Le président zimbabwéen Robert Mugabe l'a dit et redit: le gouvernement d'union formé il y a deux ans avec ses opposants a fait son temps et le pays doit organiser des élections à la mi-2011, une perspective qui soulève le spectre d'un regain de violences politiques.
"Si seulement ceux qui veulent des élections pouvaient faire leurs affaires entre eux sans nous impliquer, nous le peuple ordinaire", soupire Ernest Tsambo, un villageois du district de Marondera (est).
"Pour l'instant, nous sommes en paix avec nos voisins mais dès que la campagne électorale débutera, les gens vont recommencer à se battre", prédit-il.
Robert Mugabe, 86 ans et au pouvoir depuis l'indépendance en 1980, souhaite des élections rapides pour mettre fin à la coalition formée le 11 février 2009 avec son ancien rival Morgan Tsvangirai.
Leur gouvernement, prévu pour durer deux ans, a permis de stabiliser l'économie.Mais les désaccords constants entre les deux camps empêchent un redressement durable du pays et les Zimbabwéens sont plutôt favorables au changement.
Près des trois quarts d'entre eux souhaitent des élections cette année, selon un sondage du groupe d'instituts de recherche Afrobarometer publié en janvier.
En même temps, 71% des personnes interrogées ont déclaré craindre être "victimes d'intimidations ou de violences" durant la campagne électorale.
"Dès qu'on parle d'élections, les gens pensent au traumatisme de 2008", quand la défaite du camp présidentiel aux législatives avait entraîné un déferlement de violences dans le pays, explique le directeur de l'Association des droits de l'Homme du Zimbabwe, Okay Machisa.

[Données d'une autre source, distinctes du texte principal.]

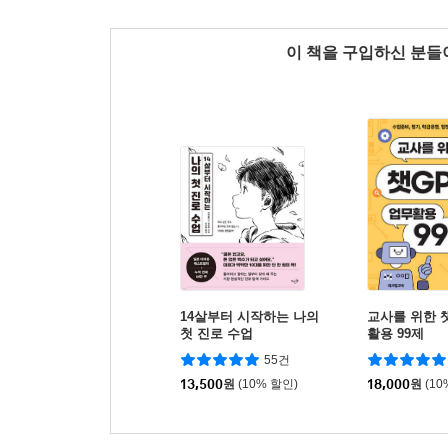
이 책을 구입하신 분
14살부터 시작하는 나의
교사를 위한 
첫 진로 수업
활용 99제
55건
13,500
원
(10% 할인)
18,000
원
(10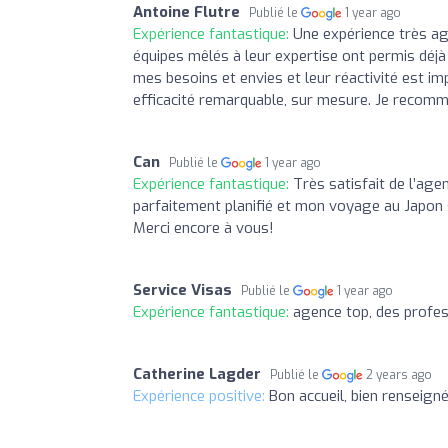
Antoine Flutre
Publié le
1 year ago
Expérience fantastique:
Une expérience très agr
équipes mêlés à leur expertise ont permis déj
mes besoins et envies et leur réactivité est i
efficacité remarquable, sur mesure. Je recom
Can
Publié le
1 year ago
Expérience fantastique:
Très satisfait de l’age
parfaitement planifié et mon voyage au Japon
Merci encore à vous!
Service Visas
Publié le
1 year ago
Expérience fantastique:
agence top, des profe
Catherine Lagder
Publié le
2 years ago
Expérience positive:
Bon accueil, bien renseig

"Pourquoi parler de nouvelles élections quand on n'a même pas soigné les blessures de 2008?" s'interroge-t-il."On devrait plutôt s'attaquer à des réformes des forces de sécurité, des médias et du système électoral."

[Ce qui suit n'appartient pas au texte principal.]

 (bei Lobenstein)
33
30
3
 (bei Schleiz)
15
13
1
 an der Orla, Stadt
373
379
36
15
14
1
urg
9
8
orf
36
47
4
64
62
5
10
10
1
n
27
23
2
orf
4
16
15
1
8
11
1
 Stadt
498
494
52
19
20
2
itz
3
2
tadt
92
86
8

Le Mouvement pour le changement démocratique (MDC) de Morgan Tsvangirai tente d'obtenir des garde-fous dans ces secteurs afin de garantir un scrutin libre et équitable.
"La sécurité des individus doit être assurée", souligne à l'AFP son secrétaire général et ministre des Finances, Tendai Biti."Nous disons oui à des élections, mais non à un bain de sang!"
Sauf qu'à l'heure actuelle "les listes électorales sont un vrai foutoir", regrette Rindai Chipfunde-Vava, directeur du Réseau de soutien aux élections du Zimbabwe (ZESN), une coalition d'ONG."Il faut l'expurger des morts", qui représente près d'un tiers des noms, conseille-t-il.
"Nous réclamons également un accès équitable aux médias et un renforcement des structures sensées panser les plaies de 2008", poursuit le responsable associatif."Sans ces réformes, nous reviendrons à la case départ."
Un organe de réconciliation nationale, créé après la formation du gouvernement d'union, a jeté l'éponge face aux disputes entre parties rivales.
Quant aux médias, si des journaux indépendants ont pu voir le jour en 2010, la télévision, la radio et le quotidien d'Etat The Herald restent des organes de propagande présidentielle.
"Malgré le gouvernement d'union, notre culture politique n'a pas changé par rapport à 2008", conclut Takura Zhangazha, un analyste indépendant.
"La question des violences politiques n'a pas été résolue", explique-t-il."Et le citoyen zimbabwéen n'a pas confiance dans la capacité de son vote à changer quoi que ce soit."
De récentes tensions semblent donner raison aux pessimistes.Après un calme relatif, des échauffourées ont éclaté en janvier entre des jeunes de la Zanu-PF et du MDC, faisant plusieurs blessés.